= Task brief =
Among the entries, how many lines carry the string "like"? Give the number and nothing else.

Collected data
* * *

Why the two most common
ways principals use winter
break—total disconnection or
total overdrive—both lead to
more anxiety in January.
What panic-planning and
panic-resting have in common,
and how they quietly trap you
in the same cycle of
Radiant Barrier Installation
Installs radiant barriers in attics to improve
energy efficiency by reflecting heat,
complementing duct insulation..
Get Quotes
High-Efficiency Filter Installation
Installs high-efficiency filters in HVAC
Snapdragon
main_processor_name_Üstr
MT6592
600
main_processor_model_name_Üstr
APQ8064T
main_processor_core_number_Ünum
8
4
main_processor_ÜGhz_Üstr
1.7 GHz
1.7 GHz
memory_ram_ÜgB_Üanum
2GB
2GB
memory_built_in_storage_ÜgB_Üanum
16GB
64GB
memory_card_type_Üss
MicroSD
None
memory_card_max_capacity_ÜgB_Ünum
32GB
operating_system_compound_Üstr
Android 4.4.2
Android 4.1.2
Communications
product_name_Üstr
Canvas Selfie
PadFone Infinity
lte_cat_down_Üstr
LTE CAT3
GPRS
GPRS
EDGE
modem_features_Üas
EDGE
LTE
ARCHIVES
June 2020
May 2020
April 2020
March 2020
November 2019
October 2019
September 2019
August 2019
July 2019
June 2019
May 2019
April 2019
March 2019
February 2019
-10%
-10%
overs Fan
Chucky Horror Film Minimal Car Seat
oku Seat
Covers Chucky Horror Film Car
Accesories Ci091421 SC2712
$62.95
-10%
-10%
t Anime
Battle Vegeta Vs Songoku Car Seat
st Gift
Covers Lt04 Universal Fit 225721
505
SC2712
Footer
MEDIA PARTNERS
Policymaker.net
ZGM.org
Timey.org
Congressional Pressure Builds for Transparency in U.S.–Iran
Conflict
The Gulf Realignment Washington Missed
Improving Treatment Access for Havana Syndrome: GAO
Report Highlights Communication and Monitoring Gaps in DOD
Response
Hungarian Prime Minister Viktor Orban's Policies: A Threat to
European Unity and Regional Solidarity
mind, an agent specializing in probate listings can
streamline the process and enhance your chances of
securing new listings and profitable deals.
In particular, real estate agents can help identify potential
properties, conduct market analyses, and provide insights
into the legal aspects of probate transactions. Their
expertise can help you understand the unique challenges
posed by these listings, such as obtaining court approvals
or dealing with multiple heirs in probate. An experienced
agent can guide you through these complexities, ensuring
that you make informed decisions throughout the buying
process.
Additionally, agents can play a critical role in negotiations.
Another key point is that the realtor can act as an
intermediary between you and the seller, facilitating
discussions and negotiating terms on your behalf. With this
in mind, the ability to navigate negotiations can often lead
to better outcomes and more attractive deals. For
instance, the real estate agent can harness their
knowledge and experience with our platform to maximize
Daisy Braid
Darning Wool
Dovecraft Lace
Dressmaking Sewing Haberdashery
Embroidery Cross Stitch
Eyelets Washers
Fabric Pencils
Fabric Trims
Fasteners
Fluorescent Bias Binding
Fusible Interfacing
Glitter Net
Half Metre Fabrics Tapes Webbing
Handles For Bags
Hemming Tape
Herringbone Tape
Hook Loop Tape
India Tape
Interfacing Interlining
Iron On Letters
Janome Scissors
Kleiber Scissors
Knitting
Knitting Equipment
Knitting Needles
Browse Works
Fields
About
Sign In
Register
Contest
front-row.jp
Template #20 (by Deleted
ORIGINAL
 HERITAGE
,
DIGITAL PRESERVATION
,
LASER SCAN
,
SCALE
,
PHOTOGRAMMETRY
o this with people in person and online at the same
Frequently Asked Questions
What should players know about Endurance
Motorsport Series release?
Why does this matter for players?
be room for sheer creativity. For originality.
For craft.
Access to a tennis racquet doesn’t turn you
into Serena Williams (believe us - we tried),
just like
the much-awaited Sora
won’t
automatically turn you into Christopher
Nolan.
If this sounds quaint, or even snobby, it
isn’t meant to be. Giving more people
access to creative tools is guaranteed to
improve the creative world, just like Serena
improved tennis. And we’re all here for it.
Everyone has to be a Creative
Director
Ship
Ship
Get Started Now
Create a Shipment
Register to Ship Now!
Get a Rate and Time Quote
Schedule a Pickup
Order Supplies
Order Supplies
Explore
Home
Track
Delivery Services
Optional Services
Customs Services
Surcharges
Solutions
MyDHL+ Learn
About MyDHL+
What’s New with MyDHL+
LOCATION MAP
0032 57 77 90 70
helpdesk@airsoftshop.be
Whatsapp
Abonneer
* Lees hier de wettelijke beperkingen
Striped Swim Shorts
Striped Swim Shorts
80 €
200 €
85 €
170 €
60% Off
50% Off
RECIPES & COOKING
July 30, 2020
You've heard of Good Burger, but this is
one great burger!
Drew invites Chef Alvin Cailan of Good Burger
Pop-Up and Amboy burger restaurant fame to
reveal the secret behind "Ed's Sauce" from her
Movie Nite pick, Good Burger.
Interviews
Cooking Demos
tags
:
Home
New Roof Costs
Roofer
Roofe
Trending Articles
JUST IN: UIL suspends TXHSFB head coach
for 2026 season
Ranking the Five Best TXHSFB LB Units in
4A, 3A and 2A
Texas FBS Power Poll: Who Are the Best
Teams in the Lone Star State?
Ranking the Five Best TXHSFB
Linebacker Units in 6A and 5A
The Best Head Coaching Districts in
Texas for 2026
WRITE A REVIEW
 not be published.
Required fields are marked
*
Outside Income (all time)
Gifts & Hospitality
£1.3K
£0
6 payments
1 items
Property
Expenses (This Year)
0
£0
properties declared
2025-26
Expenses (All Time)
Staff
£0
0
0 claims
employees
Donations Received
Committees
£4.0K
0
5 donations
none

* * *

= Solution =
2